With the rise of social distancing and limits around public gatherings, people are moving away from live entertainment, such as movie theaters, plays, sporting events and concerts. Instead, they are spending more time streaming their favorite movies and shows, browsing social media, and playing video games from the comfort of their homes. In lieu of socializing at restaurants and bars, people are connecting with colleagues, friends and loved ones digitally, and many are doing their shopping via e-commerce.
Within the advertising industry, a lot has changed — and likely will continue to change — as new developments unfold. Video filming and production are no longer viable methods for producing content amid remote work, and it’s become a challenge for brands to engage with consumers in real life given social restrictions. But where there is change, there is opportunity. Now more than ever, brands should consider how to create meaningful connections with audiences within the context of this new reality while maintaining the integrity of their business.
With consumers spending more time at home, I've observed influencer marketing strategies are shifting. For many brands, this is a time to experiment with advertising mediums that might not have previously been viable from a time or resource perspective. Unlike television and radio ads, influencer marketing can be facilitated remotely while offering a way to connect with communities more organically.
While the current news cycle might be draining, creators can be a positive force for audiences looking to escape with laughter, learning and motivation. Maybe you can share a video of a quick self-care routine at home, a simple dinner recipe for two or an arts-and-crafts tutorial. Regardless of the scenario, brands and creators should work together to produce content that reflects and respects remote work culture, rather than in-your-face branded content that can feel off-color during trying times.

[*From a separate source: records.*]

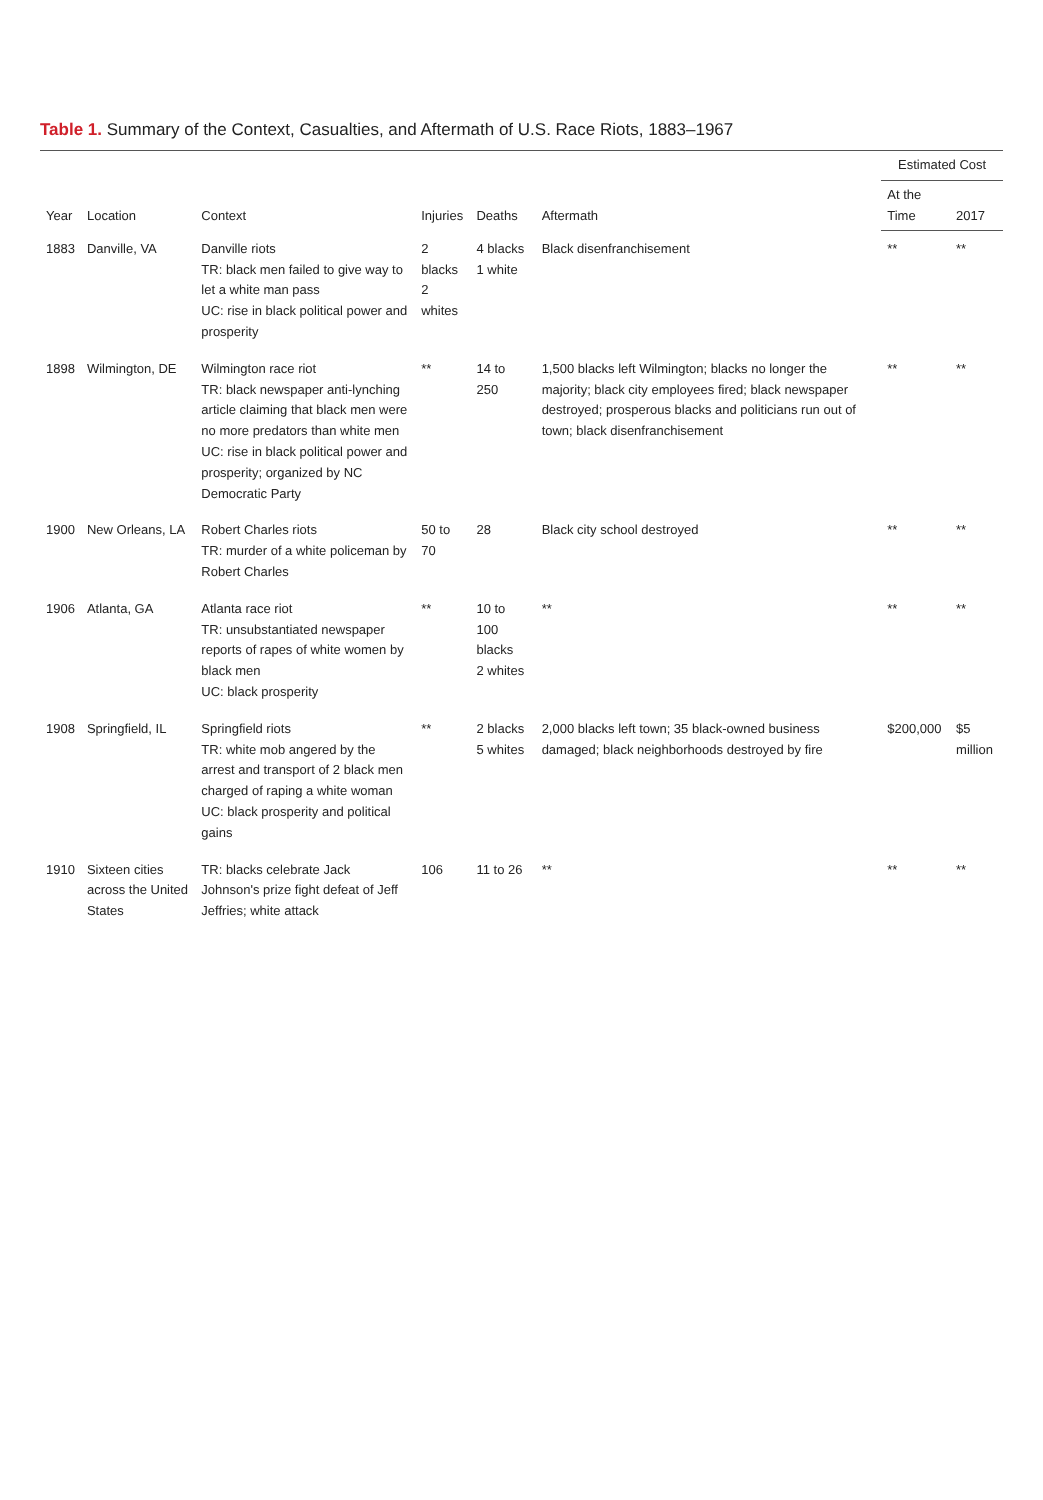Table 1. Summary of the Context, Casualties, and Aftermath of U.S. Race Riots, 1883–1967
| Year | Location | Context | Injuries | Deaths | Aftermath | Estimated Cost | |
| --- | --- | --- | --- | --- | --- | --- | --- |
| | | | | | | At the Time | 2017 |
| 1883 | Danville, VA | Danville riots TR: black men failed to give way to let a white man pass UC: rise in black political power and prosperity | 2 blacks 2 whites | 4 blacks 1 white | Black disenfranchisement | ** | ** |
| 1898 | Wilmington, DE | Wilmington race riot TR: black newspaper anti-lynching article claiming that black men were no more predators than white men UC: rise in black political power and prosperity; organized by NC Democratic Party | ** | 14 to 250 | 1,500 blacks left Wilmington; blacks no longer the majority; black city employees fired; black newspaper destroyed; prosperous blacks and politicians run out of town; black disenfranchisement | ** | ** |
| 1900 | New Orleans, LA | Robert Charles riots TR: murder of a white policeman by Robert Charles | 50 to 70 | 28 | Black city school destroyed | ** | ** |
| 1906 | Atlanta, GA | Atlanta race riot TR: unsubstantiated newspaper reports of rapes of white women by black men UC: black prosperity | ** | 10 to 100 blacks 2 whites | ** | ** | ** |
| 1908 | Springfield, IL | Springfield riots TR: white mob angered by the arrest and transport of 2 black men charged of raping a white woman UC: black prosperity and political gains | ** | 2 blacks 5 whites | 2,000 blacks left town; 35 black-owned business damaged; black neighborhoods destroyed by fire | $200,000 | $5 million |
| 1910 | Sixteen cities across the United States | TR: blacks celebrate Jack Johnson's prize fight defeat of Jeff Jeffries; white attack | 106 | 11 to 26 | ** | ** | ** |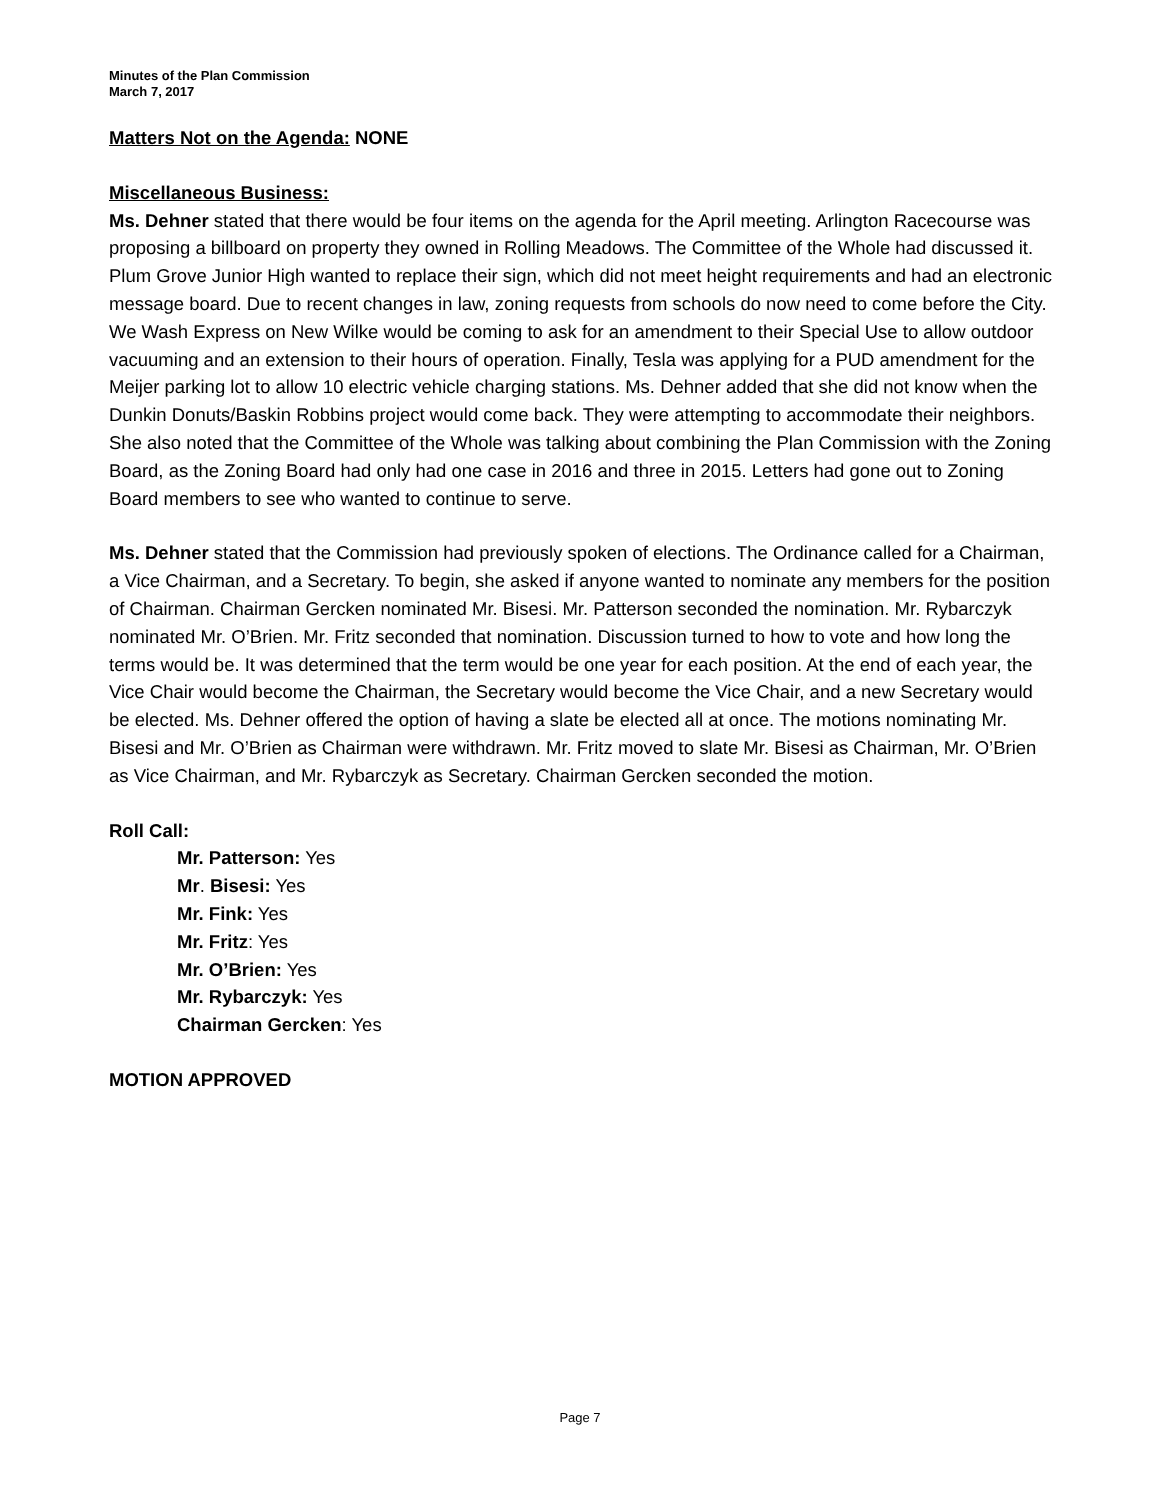Minutes of the Plan Commission
March 7, 2017
Matters Not on the Agenda: NONE
Miscellaneous Business:
Ms. Dehner stated that there would be four items on the agenda for the April meeting. Arlington Racecourse was proposing a billboard on property they owned in Rolling Meadows. The Committee of the Whole had discussed it. Plum Grove Junior High wanted to replace their sign, which did not meet height requirements and had an electronic message board. Due to recent changes in law, zoning requests from schools do now need to come before the City. We Wash Express on New Wilke would be coming to ask for an amendment to their Special Use to allow outdoor vacuuming and an extension to their hours of operation. Finally, Tesla was applying for a PUD amendment for the Meijer parking lot to allow 10 electric vehicle charging stations. Ms. Dehner added that she did not know when the Dunkin Donuts/Baskin Robbins project would come back. They were attempting to accommodate their neighbors. She also noted that the Committee of the Whole was talking about combining the Plan Commission with the Zoning Board, as the Zoning Board had only had one case in 2016 and three in 2015. Letters had gone out to Zoning Board members to see who wanted to continue to serve.
Ms. Dehner stated that the Commission had previously spoken of elections. The Ordinance called for a Chairman, a Vice Chairman, and a Secretary. To begin, she asked if anyone wanted to nominate any members for the position of Chairman. Chairman Gercken nominated Mr. Bisesi. Mr. Patterson seconded the nomination. Mr. Rybarczyk nominated Mr. O’Brien. Mr. Fritz seconded that nomination. Discussion turned to how to vote and how long the terms would be. It was determined that the term would be one year for each position. At the end of each year, the Vice Chair would become the Chairman, the Secretary would become the Vice Chair, and a new Secretary would be elected. Ms. Dehner offered the option of having a slate be elected all at once. The motions nominating Mr. Bisesi and Mr. O’Brien as Chairman were withdrawn. Mr. Fritz moved to slate Mr. Bisesi as Chairman, Mr. O’Brien as Vice Chairman, and Mr. Rybarczyk as Secretary. Chairman Gercken seconded the motion.
Roll Call:
Mr. Patterson: Yes
Mr. Bisesi: Yes
Mr. Fink: Yes
Mr. Fritz: Yes
Mr. O’Brien: Yes
Mr. Rybarczyk: Yes
Chairman Gercken: Yes
MOTION APPROVED
Page 7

Another powerful way for brands and creators to work together is charitable giving. Partnering with influencers to highlight organizations, such as Feeding America and the CDC Foundation, that are actively helping people gain access to medical, financial and educational aid during challenging times is incredibly important. Brands have the resources, and creators have the exposure — together, they can be a force for good.

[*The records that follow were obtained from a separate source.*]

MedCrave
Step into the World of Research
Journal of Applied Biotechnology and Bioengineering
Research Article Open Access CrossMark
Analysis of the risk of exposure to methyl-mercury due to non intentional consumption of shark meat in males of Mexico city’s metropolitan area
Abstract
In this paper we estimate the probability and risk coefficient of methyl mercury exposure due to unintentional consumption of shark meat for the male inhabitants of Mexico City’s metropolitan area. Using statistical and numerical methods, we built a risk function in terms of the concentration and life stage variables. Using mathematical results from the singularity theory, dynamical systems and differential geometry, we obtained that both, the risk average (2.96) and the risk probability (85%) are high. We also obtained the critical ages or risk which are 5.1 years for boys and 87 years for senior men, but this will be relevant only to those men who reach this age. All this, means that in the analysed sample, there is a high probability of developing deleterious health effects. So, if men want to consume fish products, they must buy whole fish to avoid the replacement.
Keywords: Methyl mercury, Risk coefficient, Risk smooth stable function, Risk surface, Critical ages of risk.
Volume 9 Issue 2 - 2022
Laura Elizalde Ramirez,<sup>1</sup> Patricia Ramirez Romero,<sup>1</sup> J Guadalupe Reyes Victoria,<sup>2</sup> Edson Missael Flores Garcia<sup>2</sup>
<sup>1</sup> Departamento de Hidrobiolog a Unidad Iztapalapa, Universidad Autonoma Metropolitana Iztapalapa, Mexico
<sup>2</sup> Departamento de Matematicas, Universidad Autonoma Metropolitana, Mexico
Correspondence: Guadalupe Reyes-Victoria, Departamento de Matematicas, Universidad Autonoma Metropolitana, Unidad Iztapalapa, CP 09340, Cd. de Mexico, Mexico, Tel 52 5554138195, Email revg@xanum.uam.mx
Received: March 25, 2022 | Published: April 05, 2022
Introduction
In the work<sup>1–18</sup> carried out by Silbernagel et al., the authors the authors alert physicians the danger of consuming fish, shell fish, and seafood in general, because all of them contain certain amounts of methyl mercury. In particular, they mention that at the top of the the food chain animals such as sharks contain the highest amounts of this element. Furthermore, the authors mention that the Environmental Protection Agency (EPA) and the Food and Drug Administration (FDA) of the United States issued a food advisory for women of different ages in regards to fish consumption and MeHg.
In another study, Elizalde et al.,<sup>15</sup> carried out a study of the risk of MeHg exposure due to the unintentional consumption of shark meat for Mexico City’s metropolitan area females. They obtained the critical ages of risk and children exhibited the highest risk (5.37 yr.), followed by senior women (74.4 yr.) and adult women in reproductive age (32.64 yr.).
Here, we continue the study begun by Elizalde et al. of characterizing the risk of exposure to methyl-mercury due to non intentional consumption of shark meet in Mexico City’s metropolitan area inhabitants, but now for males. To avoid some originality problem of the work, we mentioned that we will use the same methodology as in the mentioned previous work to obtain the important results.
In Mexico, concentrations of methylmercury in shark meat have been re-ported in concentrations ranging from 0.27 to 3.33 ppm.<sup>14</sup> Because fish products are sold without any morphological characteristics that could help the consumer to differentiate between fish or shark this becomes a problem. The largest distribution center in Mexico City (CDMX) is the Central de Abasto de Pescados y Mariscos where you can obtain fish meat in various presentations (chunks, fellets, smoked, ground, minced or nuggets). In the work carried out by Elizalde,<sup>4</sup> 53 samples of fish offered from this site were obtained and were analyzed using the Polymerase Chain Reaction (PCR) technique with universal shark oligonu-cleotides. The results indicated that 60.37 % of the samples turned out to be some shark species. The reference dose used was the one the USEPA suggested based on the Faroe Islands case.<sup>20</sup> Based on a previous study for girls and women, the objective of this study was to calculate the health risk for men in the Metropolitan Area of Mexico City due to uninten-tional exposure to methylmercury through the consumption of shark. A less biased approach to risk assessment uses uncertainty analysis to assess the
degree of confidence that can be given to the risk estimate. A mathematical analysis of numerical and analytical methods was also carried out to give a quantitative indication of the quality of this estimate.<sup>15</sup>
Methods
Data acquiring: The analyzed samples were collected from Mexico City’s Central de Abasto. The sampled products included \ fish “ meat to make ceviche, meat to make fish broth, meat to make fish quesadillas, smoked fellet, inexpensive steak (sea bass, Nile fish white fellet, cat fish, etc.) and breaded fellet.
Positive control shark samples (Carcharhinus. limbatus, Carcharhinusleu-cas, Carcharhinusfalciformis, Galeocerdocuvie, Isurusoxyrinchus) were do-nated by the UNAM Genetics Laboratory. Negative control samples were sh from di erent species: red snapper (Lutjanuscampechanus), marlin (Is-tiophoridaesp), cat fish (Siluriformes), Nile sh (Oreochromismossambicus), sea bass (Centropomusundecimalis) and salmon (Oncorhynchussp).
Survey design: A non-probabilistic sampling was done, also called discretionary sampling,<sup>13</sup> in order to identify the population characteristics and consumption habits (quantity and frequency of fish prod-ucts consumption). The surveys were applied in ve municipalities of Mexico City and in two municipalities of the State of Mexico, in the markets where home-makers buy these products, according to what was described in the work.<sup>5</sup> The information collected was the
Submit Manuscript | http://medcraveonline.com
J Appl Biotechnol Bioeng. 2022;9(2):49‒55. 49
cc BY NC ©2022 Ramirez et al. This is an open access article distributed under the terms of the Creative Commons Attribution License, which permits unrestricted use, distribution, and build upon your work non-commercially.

Event marketing is a crucial way for brands to get face time with clients and consumers, whether through large-scale industry events or smaller fashion show pop-ups and retail activations. Rather than canceling or postponing these gatherings, brands should consider bringing people together virtually and giving them a sense of community in a time when they might feel otherwise isolated. Today, there are plenty of livestreaming options available, such as Zoom, Instagram live, Twitch and YouTube, among others.

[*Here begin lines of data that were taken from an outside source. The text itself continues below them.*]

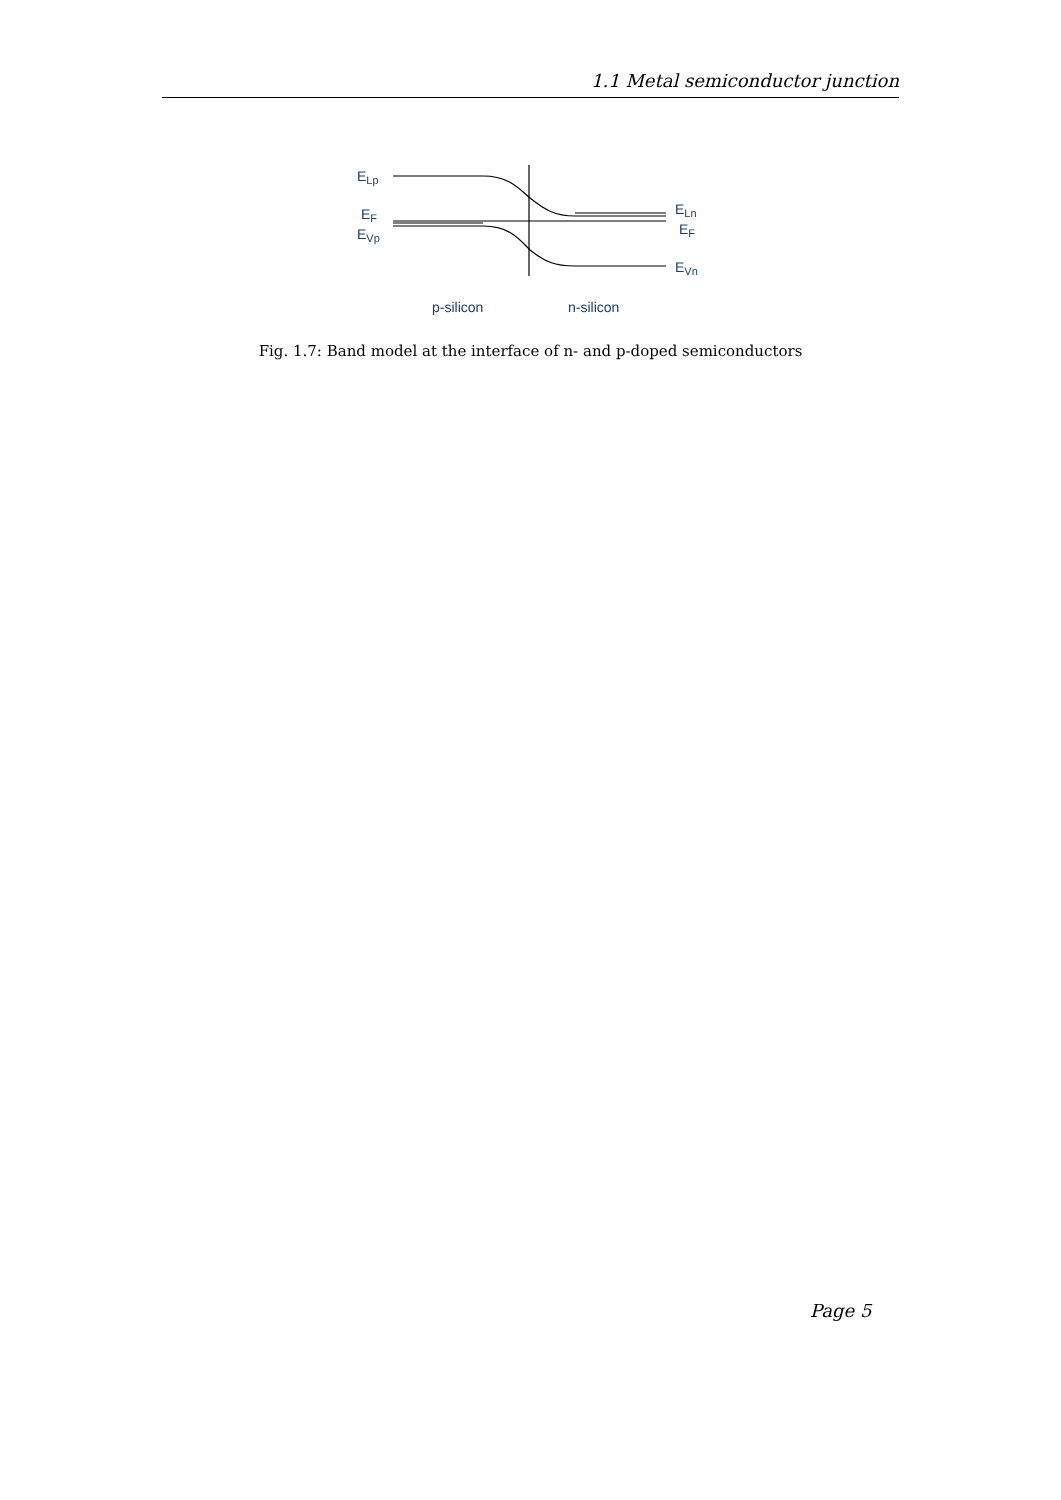1.1 Metal semiconductor junction
ELp
EF
EVp
ELn
EF
EVn
p-silicon
n-silicon
Fig. 1.7: Band model at the interface of n- and p-doped semiconductors
Page 5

While the thought of hosting a virtual event might seem more daunting than social, there are creative add-ons that can add a deeper pizazz and really bring the event to life. Support local businesses by partnering with a restaurant or grocery store to get meals delivered to all participants, thus giving them a shared experience. Dazzle viewers with a livestream of their favorite comedians or performing artists. Integrate an interactive, digital fundraising activity for charity. Right now, the industry has the opportunity to stand out, get creative and perfect the art of digital connection.
With each of these tactics, the most important aspects for advertisers to keep in mind are maintaining a strong sense of authenticity and sensitivity. Most importantly, avoid anything that could be deemed opportunistic.
Plenty of brands are helping consumers out by offering free services, aid to local communities or, at the very least, providing uplifting social media content. These small efforts go a long way in building genuine relationships with consumers. At the same time, it’s important to make sure that every effort aligns with brand values and goals. There’s a lot that we can do to keep our industry going, so get moving.